WHAT IS NEEDED: Exactly as written, copy the lines of the data below from the first through the one containing "left elbow: (1194, 1533)".

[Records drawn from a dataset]
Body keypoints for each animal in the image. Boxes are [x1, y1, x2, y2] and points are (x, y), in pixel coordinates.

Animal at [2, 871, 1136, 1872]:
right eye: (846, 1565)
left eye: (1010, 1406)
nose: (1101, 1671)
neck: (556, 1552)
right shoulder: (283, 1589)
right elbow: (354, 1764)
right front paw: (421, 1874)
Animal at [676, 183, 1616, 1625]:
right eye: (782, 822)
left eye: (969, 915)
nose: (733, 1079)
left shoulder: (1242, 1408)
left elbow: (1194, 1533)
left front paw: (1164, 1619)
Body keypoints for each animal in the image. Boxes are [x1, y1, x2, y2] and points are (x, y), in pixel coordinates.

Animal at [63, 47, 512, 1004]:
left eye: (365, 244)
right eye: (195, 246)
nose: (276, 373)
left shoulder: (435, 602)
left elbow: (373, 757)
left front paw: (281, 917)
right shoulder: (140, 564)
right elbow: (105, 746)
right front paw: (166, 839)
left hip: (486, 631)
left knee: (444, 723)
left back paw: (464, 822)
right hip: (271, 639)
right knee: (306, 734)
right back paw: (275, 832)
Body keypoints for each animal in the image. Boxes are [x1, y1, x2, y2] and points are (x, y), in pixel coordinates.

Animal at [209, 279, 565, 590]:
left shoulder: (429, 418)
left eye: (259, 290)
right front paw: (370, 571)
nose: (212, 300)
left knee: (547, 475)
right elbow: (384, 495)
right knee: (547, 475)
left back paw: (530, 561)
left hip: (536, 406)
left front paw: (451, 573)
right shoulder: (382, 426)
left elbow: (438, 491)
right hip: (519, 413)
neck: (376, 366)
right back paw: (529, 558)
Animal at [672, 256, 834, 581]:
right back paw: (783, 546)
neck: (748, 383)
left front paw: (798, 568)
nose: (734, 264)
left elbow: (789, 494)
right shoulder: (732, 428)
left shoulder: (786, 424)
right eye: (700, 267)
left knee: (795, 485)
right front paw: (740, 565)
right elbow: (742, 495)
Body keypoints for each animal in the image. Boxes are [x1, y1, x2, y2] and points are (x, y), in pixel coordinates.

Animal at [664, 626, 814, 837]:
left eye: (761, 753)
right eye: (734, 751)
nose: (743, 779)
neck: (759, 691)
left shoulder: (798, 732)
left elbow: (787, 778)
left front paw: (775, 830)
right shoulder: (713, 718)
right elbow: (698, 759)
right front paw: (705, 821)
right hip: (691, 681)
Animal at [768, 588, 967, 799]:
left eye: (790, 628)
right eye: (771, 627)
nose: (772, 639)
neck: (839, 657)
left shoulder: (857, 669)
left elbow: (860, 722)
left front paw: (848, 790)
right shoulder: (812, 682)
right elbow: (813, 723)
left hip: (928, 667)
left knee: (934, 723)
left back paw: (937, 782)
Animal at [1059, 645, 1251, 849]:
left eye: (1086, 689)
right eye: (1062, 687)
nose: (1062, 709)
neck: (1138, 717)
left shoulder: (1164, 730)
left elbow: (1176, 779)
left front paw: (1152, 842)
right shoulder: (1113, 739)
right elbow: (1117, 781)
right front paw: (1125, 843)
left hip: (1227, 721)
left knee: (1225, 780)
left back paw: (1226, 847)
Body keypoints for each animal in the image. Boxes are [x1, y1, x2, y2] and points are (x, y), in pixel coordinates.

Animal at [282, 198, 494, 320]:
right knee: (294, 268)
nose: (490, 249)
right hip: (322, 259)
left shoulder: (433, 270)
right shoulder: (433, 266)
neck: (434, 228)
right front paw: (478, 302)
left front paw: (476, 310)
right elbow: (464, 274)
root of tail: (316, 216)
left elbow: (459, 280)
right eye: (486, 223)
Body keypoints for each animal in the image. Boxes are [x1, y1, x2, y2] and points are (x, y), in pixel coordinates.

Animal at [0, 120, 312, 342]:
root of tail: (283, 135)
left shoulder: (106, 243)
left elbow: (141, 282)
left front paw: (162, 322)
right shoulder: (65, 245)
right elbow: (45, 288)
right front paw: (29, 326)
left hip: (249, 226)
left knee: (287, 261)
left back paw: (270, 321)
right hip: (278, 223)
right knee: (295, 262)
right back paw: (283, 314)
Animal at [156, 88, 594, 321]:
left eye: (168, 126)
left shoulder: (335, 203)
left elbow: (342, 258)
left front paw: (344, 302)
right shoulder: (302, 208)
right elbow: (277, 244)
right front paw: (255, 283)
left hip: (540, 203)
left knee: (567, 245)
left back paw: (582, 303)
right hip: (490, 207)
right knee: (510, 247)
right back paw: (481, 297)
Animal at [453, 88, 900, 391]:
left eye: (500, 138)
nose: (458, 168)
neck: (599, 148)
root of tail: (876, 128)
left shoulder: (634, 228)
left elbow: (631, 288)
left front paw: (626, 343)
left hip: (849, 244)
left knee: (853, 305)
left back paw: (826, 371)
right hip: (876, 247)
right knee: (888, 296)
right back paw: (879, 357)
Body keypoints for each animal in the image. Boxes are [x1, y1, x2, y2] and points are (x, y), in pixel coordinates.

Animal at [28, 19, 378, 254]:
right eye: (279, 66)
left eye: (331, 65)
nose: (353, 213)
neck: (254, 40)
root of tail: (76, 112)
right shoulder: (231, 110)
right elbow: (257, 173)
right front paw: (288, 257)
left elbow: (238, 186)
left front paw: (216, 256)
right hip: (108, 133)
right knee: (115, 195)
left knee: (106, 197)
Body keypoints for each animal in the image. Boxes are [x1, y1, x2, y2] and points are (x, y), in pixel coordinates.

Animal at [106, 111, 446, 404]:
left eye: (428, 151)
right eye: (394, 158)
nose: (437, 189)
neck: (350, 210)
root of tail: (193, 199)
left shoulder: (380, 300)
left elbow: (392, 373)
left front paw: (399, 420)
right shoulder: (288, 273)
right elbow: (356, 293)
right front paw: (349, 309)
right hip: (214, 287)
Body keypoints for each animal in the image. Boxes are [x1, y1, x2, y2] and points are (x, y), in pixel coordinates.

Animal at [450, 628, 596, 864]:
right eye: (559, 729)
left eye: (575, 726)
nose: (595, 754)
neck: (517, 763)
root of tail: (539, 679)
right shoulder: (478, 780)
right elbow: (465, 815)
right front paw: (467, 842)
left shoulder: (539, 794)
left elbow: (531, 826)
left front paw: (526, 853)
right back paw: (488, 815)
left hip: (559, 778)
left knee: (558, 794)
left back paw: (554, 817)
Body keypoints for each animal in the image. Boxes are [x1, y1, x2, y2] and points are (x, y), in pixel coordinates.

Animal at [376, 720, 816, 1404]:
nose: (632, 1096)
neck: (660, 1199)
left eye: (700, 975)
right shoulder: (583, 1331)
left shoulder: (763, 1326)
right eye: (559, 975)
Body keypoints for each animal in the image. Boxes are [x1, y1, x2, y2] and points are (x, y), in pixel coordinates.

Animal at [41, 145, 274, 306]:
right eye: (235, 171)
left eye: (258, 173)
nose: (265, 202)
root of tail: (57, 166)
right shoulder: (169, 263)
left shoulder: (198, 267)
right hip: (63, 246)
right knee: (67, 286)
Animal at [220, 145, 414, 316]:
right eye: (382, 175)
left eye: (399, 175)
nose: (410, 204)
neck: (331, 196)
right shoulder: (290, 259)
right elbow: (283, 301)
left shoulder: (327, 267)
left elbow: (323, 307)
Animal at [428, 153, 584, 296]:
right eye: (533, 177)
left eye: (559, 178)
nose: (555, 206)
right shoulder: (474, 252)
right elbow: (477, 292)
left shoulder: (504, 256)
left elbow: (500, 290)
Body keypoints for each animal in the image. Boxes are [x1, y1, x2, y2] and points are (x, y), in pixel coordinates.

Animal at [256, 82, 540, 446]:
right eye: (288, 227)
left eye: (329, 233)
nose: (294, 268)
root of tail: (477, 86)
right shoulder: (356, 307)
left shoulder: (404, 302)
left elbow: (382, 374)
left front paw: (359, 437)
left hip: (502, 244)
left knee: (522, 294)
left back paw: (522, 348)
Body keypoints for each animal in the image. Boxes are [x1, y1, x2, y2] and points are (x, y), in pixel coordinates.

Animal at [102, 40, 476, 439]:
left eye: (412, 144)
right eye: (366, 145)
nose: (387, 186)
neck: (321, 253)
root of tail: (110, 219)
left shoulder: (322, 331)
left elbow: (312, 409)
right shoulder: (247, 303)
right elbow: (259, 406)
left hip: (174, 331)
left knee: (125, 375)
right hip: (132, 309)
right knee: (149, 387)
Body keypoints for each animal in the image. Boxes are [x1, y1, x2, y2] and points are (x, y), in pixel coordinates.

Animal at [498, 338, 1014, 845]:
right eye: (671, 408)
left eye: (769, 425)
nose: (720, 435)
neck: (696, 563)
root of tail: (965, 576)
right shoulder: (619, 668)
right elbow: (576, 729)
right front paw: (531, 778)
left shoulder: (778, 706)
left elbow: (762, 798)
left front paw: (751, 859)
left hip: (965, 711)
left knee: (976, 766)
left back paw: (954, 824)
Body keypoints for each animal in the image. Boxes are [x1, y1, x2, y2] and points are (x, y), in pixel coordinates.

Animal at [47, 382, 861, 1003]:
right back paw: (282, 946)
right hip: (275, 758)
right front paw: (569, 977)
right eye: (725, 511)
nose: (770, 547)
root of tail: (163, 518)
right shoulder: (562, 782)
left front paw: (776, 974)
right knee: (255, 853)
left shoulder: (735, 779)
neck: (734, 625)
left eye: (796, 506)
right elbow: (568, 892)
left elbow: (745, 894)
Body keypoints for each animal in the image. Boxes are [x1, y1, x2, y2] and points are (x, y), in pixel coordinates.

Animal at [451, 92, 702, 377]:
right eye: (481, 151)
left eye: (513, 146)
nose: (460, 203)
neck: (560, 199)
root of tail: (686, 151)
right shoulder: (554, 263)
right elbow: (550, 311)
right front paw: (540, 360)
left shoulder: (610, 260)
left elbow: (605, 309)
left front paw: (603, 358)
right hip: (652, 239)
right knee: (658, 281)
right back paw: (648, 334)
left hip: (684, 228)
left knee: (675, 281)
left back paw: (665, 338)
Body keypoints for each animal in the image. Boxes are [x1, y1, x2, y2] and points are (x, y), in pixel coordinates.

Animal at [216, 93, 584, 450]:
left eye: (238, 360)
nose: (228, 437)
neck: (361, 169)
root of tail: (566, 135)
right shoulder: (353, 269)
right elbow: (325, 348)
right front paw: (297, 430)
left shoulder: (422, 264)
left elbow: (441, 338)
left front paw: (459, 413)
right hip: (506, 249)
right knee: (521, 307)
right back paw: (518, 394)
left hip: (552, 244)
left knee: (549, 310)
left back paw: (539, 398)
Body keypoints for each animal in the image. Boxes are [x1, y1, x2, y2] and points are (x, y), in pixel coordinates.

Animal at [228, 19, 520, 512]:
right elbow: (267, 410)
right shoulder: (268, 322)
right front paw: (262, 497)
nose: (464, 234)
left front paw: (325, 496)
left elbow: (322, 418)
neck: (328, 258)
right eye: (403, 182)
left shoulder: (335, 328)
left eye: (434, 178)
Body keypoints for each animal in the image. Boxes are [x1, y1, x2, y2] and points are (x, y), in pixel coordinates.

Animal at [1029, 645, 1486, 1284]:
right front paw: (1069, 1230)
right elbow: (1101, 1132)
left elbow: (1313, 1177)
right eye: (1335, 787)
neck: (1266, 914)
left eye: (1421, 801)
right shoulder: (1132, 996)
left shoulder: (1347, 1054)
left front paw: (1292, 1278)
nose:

TASK RESPONSE:
Body keypoints for each animal in the image. Boxes are [x1, y1, x2, y2] and points are (x, y), in pixel coordinates.

Animal at [2, 871, 1136, 1872]:
right eye: (846, 1565)
left eye: (1010, 1406)
nose: (1101, 1671)
neck: (556, 1552)
right shoulder: (283, 1589)
right elbow: (354, 1764)
right front paw: (421, 1874)
Animal at [676, 183, 1616, 1625]:
right eye: (782, 822)
left eye: (969, 915)
nose: (733, 1079)
left shoulder: (1242, 1408)
left elbow: (1194, 1533)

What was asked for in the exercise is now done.